Il fumo resta il primo nemico evitabile per la salute. Nelle ultime ore una richiesta torna al centro del dibattito: aumentare il prezzo delle sigarette come misura di sanità pubblica. L’aumento dei prezzi del tabacco è considerato uno strumento efficace per ridurre i consumi, soprattutto tra i più giovani, più sensibili al costo. La leva economica, però, incontra resistenze: timori su contrabbando, impatto su fasce fragili e reazioni politiche. In occasione della Giornata mondiale contro il cancro è stata diffusa l’adesione di circa 18 mila cittadini a una richiesta di aumento del costo delle sigarette, raccolta in un arco di tempo molto breve. La spinta è sostenuta da realtà del mondo oncologico, che legano il tema a prevenzione e riduzione dell’incidenza di malattia collegata al tabacco.

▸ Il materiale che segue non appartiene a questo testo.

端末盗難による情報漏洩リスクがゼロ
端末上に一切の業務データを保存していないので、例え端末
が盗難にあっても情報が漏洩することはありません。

Se il tema entrasse nell’agenda istituzionale, il confronto si sposterebbe su entità dell’aumento, destinazione delle risorse e controlli. Un possibile esito è vincolare parte del gettito a screening, centri antifumo e campagne nelle scuole. In Calabria l’impatto del fumo si vede su reparti, liste d’attesa e famiglie. Misure di prevenzione efficaci riducono ricoveri e costi sociali. E se le entrate venissero reinvestite nei servizi territoriali, il beneficio sarebbe diretto anche per chi oggi fatica ad accedere alle cure.